When I was still quite new here, I heard a nice young Indonesian lady who worked in a bank asking another expat, "why do bules (white expats) always prefer kampung girls?" I had no answer then, for I didn't understand the question, but after almost nine years in the Big Durian, I can begin to see why. Kampung girls usually accept responsibility for their families. If they were transplanted to distant shores, they'd not be surprised at having to break sweat in the kitchen or lift a broom.
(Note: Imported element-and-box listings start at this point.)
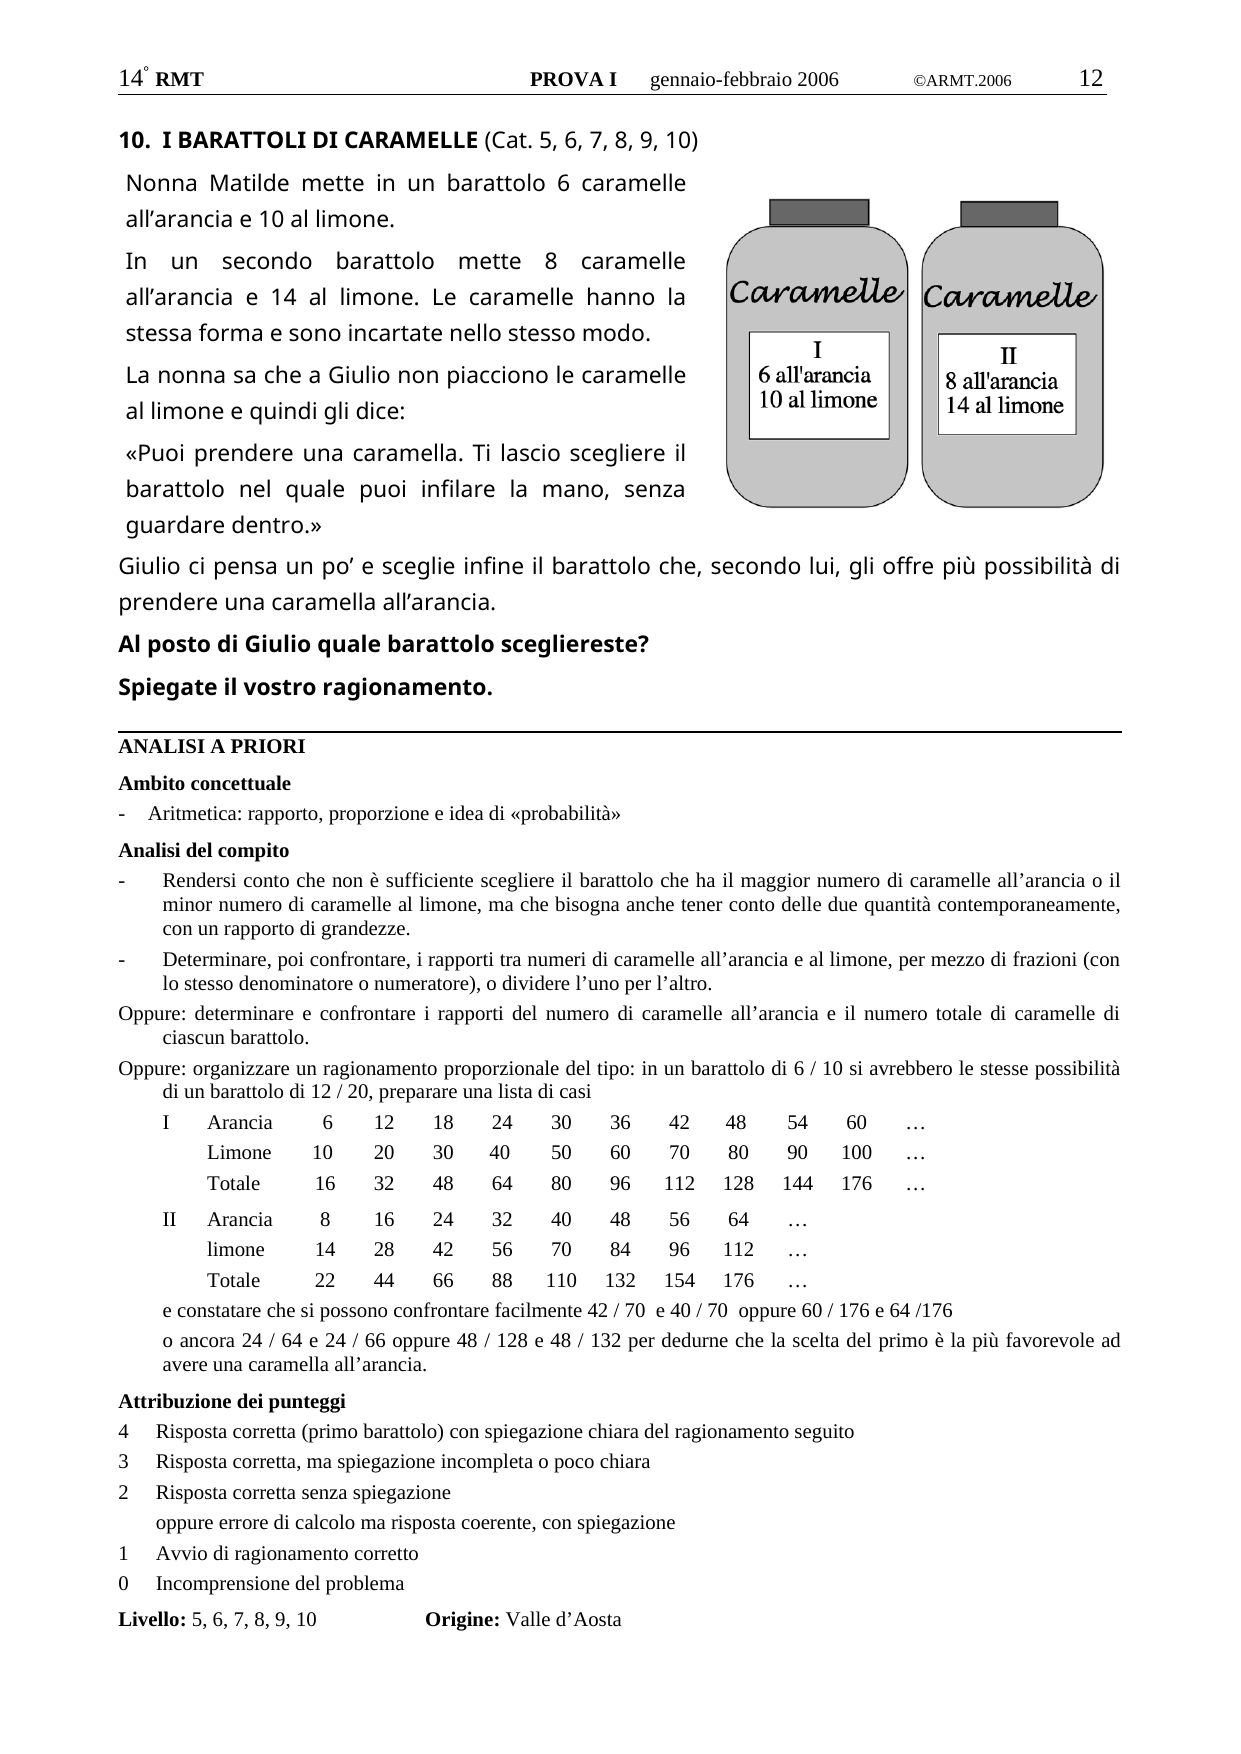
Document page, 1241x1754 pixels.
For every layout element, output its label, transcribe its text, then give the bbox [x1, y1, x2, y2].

text - Determinare, poi confrontare, i rapporti tra numeri di caramelle all’arancia e al limone, per mezzo di frazioni (con lo stesso denominatore o numeratore), o dividere l’uno per l’altro. [118, 947, 1122, 995]
text 2 Risposta corretta senza spiegazione [118, 1480, 1122, 1504]
text 10. I BARATTOLI DI CARAMELLE (Cat. 5, 6, 7, 8, 9, 10) [118, 124, 1122, 156]
text Spiegate il vostro ragionamento. [118, 670, 1122, 702]
text Limone 10 20 30 40 50 60 70 80 90 100 … [162, 1140, 1122, 1164]
table_header Nonna Matilde mette in un barattolo 6 caramelle all’arancia e 10 al limone. In un secondo barattolo mette 8 caramelle all’arancia e 14 al limone. Le caramelle hanno la stessa forma e sono incartate nello stesso modo. La nonna sa che a Giulio non piacciono le caramelle al limone e quindi gli dice: «Puoi prendere una caramella. Ti lascio scegliere il barattolo nel quale puoi infilare la mano, senza guardare dentro.» [118, 160, 694, 544]
text Ambito concettuale [118, 771, 1122, 795]
text I Arancia 6 12 18 24 30 36 42 48 54 60 … [162, 1110, 1122, 1134]
text Totale 22 44 66 88 110 132 154 176 … [162, 1268, 1122, 1292]
text Giulio ci pensa un po’ e sceglie infine il barattolo che, secondo lui, gli offre più possibilità di prendere una caramella all’arancia. [118, 550, 1122, 617]
text ANALISI A PRIORI [118, 733, 1122, 758]
text - Aritmetica: rapporto, proporzione e idea di «probabilità» [118, 801, 1122, 825]
text 4 Risposta corretta (primo barattolo) con spiegazione chiara del ragionamento seguito [118, 1419, 1122, 1443]
text - Rendersi conto che non è sufficiente scegliere il barattolo che ha il maggior numero di caramelle all’arancia o il minor numero di caramelle al limone, ma che bisogna anche tener conto delle due quantità contemporaneamente, con un rapporto di grandezze. [118, 868, 1122, 940]
text 0 Incomprensione del problema [118, 1571, 1122, 1595]
text Analisi del compito [118, 838, 1122, 862]
text 1 Avvio di ragionamento corretto [118, 1540, 1122, 1564]
text limone 14 28 42 56 70 84 96 112 … [162, 1237, 1122, 1261]
table_header [694, 160, 1122, 544]
text Livello: 5, 6, 7, 8, 9, 10 Origine: Valle d’Aosta [118, 1607, 1122, 1631]
text Oppure: determinare e confrontare i rapporti del numero di caramelle all’arancia e il numero totale di caramelle di ciascun barattolo. [118, 1001, 1122, 1049]
text Oppure: organizzare un ragionamento proporzionale del tipo: in un barattolo di 6 / 10 si avrebbero le stesse possibilità di un barattolo di 12 / 20, preparare una lista di casi [118, 1055, 1122, 1103]
text 3 Risposta corretta, ma spiegazione incompleta o poco chiara [118, 1449, 1122, 1473]
text o ancora 24 / 64 e 24 / 66 oppure 48 / 128 e 48 / 132 per dedurne che la scelta del primo è la più favorevole ad avere una caramella all’arancia. [118, 1328, 1122, 1376]
text Al posto di Giulio quale barattolo scegliereste? [118, 628, 1122, 659]
text e constatare che si possono confrontare facilmente 42 / 70 e 40 / 70 oppure 60 / 176 e 64 /176 [118, 1298, 1122, 1322]
text Totale 16 32 48 64 80 96 112 128 144 176 … [162, 1170, 1122, 1194]
text II Arancia 8 16 24 32 40 48 56 64 … [162, 1207, 1122, 1231]
text oppure errore di calcolo ma risposta coerente, con spiegazione [118, 1510, 1122, 1534]
picture [716, 192, 1115, 512]
text Attribuzione dei punteggi [118, 1389, 1122, 1413]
On the other hand, if some of these glamour-pusses we see waltzing around Senayan City or Taman Anggrek all day returned to live with their foreign husbands in those foreign lands, how could they adjust to what Western women take for granted - that if you have kids, you have to look after them, that if you aren't obliged by employment to be out of doors all day, you should devote some of the time spent indoors to carrying out some basic housework. Yes, I know many Western women do go out to work, and good luck to them - I'm talking about the ones who don't. And I'm not being "sexist" -whatever that means. I'd apply the same critique to house-husbands who shirk their chores too.
Being at home with young ones you love is not a burden but a joy. But many of Jakarta's rich women as a rule don't seem to think so. It's more fun to sip cappuccino in Kemang cafes than change a nappy (diaper, for American readers), I agree, but parental duty should take precedence over the social whirl, benar?
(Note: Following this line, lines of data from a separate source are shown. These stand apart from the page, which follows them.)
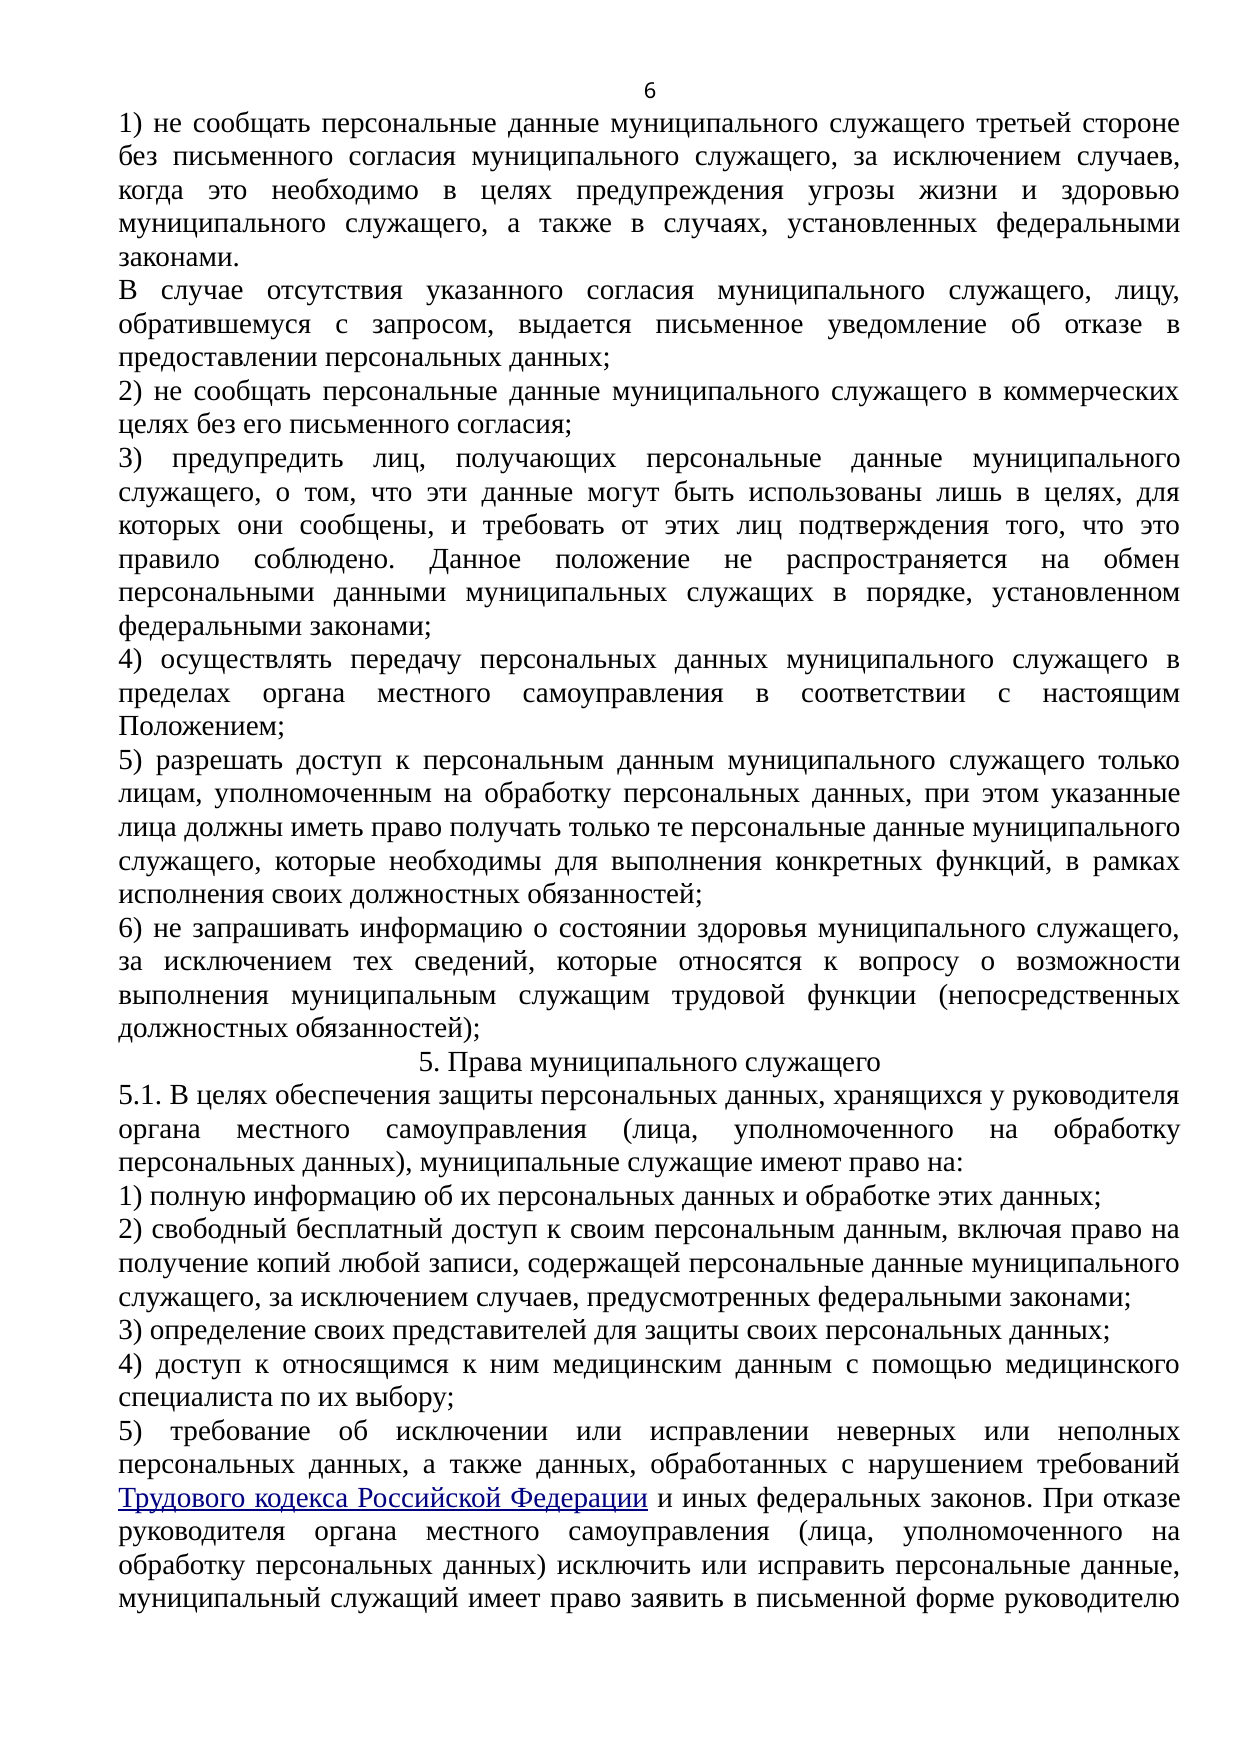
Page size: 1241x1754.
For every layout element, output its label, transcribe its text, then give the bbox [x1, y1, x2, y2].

text 1) полную информацию об их персональных данных и обработке этих данных; [118, 1178, 1181, 1212]
text 3) определение своих представителей для защиты своих персональных данных; [118, 1312, 1181, 1346]
text 4) осуществлять передачу персональных данных муниципального служащего в пределах органа местного самоуправления в соответствии с настоящим Положением; [118, 641, 1181, 742]
text 3) предупредить лиц, получающих персональные данные муниципального служащего, о том, что эти данные могут быть использованы лишь в целях, для которых они сообщены, и требовать от этих лиц подтверждения того, что это правило соблюдено. Данное положение не распространяется на обмен персональными данными муниципальных служащих в порядке, установленном федеральными законами; [118, 440, 1181, 641]
text 5) требование об исключении или исправлении неверных или неполных персональных данных, а также данных, обработанных с нарушением требований Трудового кодекса Российской Федерации и иных федеральных законов. При отказе руководителя органа местного самоуправления (лица, уполномоченного на обработку персональных данных) исключить или исправить персональные данные, муниципальный служащий имеет право заявить в письменной форме руководителю [118, 1413, 1181, 1614]
text 5) разрешать доступ к персональным данным муниципального служащего только лицам, уполномоченным на обработку персональных данных, при этом указанные лица должны иметь право получать только те персональные данные муниципального служащего, которые необходимы для выполнения конкретных функций, в рамках исполнения своих должностных обязанностей; [118, 742, 1181, 910]
text 4) доступ к относящимся к ним медицинским данным с помощью медицинского специалиста по их выбору; [118, 1346, 1181, 1413]
text В случае отсутствия указанного согласия муниципального служащего, лицу, обратившемуся с запросом, выдается письменное уведомление об отказе в предоставлении персональных данных; [118, 272, 1181, 373]
text 6) не запрашивать информацию о состоянии здоровья муниципального служащего, за исключением тех сведений, которые относятся к вопросу о возможности выполнения муниципальным служащим трудовой функции (непосредственных должностных обязанностей); [118, 910, 1181, 1044]
text 5. Права муниципального служащего [118, 1044, 1181, 1077]
text 5.1. В целях обеспечения защиты персональных данных, хранящихся у руководителя органа местного самоуправления (лица, уполномоченного на обработку персональных данных), муниципальные служащие имеют право на: [118, 1077, 1181, 1178]
text 2) свободный бесплатный доступ к своим персональным данным, включая право на получение копий любой записи, содержащей персональные данные муниципального служащего, за исключением случаев, предусмотренных федеральными законами; [118, 1212, 1181, 1312]
text 2) не сообщать персональные данные муниципального служащего в коммерческих целях без его письменного согласия; [118, 373, 1181, 440]
text 1) не сообщать персональные данные муниципального служащего третьей стороне без письменного согласия муниципального служащего, за исключением случаев, когда это необходимо в целях предупреждения угрозы жизни и здоровью муниципального служащего, а также в случаях, установленных федеральными законами. [118, 105, 1181, 272]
So what is the explanation? For the rich women's lack of shame at their indolence, and for the men's utter lack of discrimination when they marry them?
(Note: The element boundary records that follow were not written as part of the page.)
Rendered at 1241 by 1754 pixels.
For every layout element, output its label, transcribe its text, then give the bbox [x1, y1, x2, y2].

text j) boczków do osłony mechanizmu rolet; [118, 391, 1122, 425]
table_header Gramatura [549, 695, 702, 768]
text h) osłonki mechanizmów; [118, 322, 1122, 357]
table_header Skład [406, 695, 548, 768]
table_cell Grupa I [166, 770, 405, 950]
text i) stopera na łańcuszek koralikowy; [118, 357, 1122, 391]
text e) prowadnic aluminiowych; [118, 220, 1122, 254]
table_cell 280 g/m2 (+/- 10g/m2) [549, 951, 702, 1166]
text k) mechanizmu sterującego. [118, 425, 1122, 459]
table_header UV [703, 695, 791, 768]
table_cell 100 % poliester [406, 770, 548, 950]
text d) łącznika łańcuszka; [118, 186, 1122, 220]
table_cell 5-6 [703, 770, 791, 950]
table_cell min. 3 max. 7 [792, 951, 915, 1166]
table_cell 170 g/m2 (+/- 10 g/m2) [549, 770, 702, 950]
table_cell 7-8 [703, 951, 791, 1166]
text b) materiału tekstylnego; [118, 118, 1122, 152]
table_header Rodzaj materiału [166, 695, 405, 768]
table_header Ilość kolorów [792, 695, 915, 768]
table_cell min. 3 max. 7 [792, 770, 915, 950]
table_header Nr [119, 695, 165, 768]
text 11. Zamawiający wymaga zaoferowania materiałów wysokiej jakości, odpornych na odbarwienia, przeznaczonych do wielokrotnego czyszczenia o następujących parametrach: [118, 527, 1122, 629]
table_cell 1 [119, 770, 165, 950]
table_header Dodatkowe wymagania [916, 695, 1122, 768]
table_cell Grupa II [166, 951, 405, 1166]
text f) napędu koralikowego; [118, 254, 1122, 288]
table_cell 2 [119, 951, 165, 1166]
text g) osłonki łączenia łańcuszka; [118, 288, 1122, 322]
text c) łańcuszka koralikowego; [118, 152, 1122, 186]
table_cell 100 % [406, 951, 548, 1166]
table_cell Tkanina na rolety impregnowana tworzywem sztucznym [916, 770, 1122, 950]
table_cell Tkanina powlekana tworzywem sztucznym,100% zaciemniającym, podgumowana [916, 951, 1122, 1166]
Watching the numerous sinetron suggests that parents here often interfere intolerably with their offspring's marital choice, coercing their young to marry within their own 'social level' regardless of their wishes. Admittedly, such soap operas are melo-dramatised, but perhaps they do reflect realities. While people mostly marry others from within their own milieu, there should be no parental sticky-beaking into such an important matter. A lot of young men would surely be far better off marrying a cute pembantu with a kind heart and culinary skills rather than being directed into the would-be "social wedding of the year" with a fatuous ding-a-ling who can't boil an egg.
There is too much snobbery here, reflected on a political level by the indifference of the ruling class to the sufferings of the rest, whether it's in mud-flow situations, or brutal evictions, or just life's everyday injustice. The upper strata of society seem to regard the others as a race apart - or beneath.
As readers of my previous posts will be aware, I loathe communism but I can see why Marxist irrationality and class hatred can fester and grow in such circumstances. So my topic has ramifications far beyond the four walls of any household.
I await enlightenment from Indonesians of any class.